D‐Lactate Disturbed Mitochondrial Energy Production in Rat Brain and Heart but not Liver

High D‐lactate concentrations are associated with neurological and cardiac toxicity in both humans and animals. The neurological symptoms are similar to those of inherited or acquired abnormalities of pyruvate metabolism. We hypothesized that intracellular D‐lactate (DLA) inhibits mitochondrial uptake of L‐lactate (LLA) and/or pyruvate, thereby decreasing mitochondrial energy production.

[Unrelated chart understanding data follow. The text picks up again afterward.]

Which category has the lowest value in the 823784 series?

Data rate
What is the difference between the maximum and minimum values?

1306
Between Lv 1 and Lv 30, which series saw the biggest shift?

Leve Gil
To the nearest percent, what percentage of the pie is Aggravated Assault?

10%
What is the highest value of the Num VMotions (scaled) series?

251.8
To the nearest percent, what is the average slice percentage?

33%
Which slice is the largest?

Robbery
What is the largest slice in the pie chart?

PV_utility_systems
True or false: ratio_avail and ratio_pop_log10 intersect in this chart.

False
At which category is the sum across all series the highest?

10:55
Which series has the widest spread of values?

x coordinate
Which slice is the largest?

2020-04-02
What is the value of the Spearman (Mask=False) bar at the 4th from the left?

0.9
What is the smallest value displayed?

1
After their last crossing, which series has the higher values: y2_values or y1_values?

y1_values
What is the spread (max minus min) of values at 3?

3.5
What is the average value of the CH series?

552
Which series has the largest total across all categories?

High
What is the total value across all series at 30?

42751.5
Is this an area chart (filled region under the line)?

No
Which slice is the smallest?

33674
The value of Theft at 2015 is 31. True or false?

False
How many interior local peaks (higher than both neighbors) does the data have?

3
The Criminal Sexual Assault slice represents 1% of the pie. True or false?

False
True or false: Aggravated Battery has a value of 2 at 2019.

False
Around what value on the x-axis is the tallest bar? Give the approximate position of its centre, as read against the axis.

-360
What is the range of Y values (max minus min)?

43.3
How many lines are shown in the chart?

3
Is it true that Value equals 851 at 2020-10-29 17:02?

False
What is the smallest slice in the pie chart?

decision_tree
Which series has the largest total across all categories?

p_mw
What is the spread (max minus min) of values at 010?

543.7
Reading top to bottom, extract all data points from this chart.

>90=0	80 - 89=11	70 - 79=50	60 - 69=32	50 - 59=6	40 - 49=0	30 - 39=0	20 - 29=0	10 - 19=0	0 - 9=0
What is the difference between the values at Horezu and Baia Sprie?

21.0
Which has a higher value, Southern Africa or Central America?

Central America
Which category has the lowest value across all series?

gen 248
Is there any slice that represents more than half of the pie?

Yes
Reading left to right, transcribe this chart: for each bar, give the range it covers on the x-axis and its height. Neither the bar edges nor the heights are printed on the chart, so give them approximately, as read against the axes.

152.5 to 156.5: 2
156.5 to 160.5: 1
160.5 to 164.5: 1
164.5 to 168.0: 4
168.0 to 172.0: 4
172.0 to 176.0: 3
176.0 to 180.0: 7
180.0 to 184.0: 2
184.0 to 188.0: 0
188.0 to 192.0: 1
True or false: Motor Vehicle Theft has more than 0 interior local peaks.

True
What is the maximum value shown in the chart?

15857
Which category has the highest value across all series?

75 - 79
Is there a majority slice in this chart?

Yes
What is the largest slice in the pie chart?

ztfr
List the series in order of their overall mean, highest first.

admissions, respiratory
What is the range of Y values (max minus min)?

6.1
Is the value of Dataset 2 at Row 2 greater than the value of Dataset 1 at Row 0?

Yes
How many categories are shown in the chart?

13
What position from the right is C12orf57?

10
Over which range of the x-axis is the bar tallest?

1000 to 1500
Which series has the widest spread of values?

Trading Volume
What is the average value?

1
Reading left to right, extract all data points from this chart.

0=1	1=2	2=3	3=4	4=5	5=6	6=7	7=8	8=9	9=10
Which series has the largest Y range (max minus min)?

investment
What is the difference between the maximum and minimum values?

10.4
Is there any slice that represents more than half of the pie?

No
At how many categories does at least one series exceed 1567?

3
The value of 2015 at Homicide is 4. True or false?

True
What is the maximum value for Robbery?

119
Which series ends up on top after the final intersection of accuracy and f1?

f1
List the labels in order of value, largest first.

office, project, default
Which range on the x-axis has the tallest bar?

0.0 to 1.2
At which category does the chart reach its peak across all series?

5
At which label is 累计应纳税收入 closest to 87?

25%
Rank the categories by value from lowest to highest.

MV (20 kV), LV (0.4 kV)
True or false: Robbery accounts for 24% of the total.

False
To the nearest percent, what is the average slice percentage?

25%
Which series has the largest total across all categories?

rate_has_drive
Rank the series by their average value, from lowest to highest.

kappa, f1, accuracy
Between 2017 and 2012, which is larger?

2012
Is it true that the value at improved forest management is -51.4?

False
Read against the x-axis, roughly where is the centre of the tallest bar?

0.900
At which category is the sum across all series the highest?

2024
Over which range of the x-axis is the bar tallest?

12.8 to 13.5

In our study, respiration rates in rat brain, heart and liver mitochondria using DLA, LLA and pyruvate alone or in combination were measured. In brain (heart), DLA had 53% and 75% (39% and 86%) lower state 3 respiration rates (S3) and 49% and 72% (38% and 66%) lower respiratory control ratios (RCR) compared to LLA and pyruvate, respectively (p<0.05). DLA also reduced S3 and RCR of LLA and pyruvate in brain and heart (p<0.05). DLA dehydrogenase activities were 61% and 51% lower in brain and heart mitochondria compared to liver, respectively, whereas LLA dehydrogenase LDH activities were similar across tissues. In the presence of a LDH inhibitor, LLA reduced S3 and RCR values of pyruvate in all tissues. Respiration was also inhibited by the monocarboxylate transporter inhibitor with DLA, LLA or pyruvate as substrates. In conclusion, DLA was a poor respiratory substrate and inhibited LLA and pyruvate usage in brain and heart. This may explain, in part, the neurological and cardiac toxicity caused by high DLA levels. This work was funded by Natural Sciences and Engineering Research Council of Canada.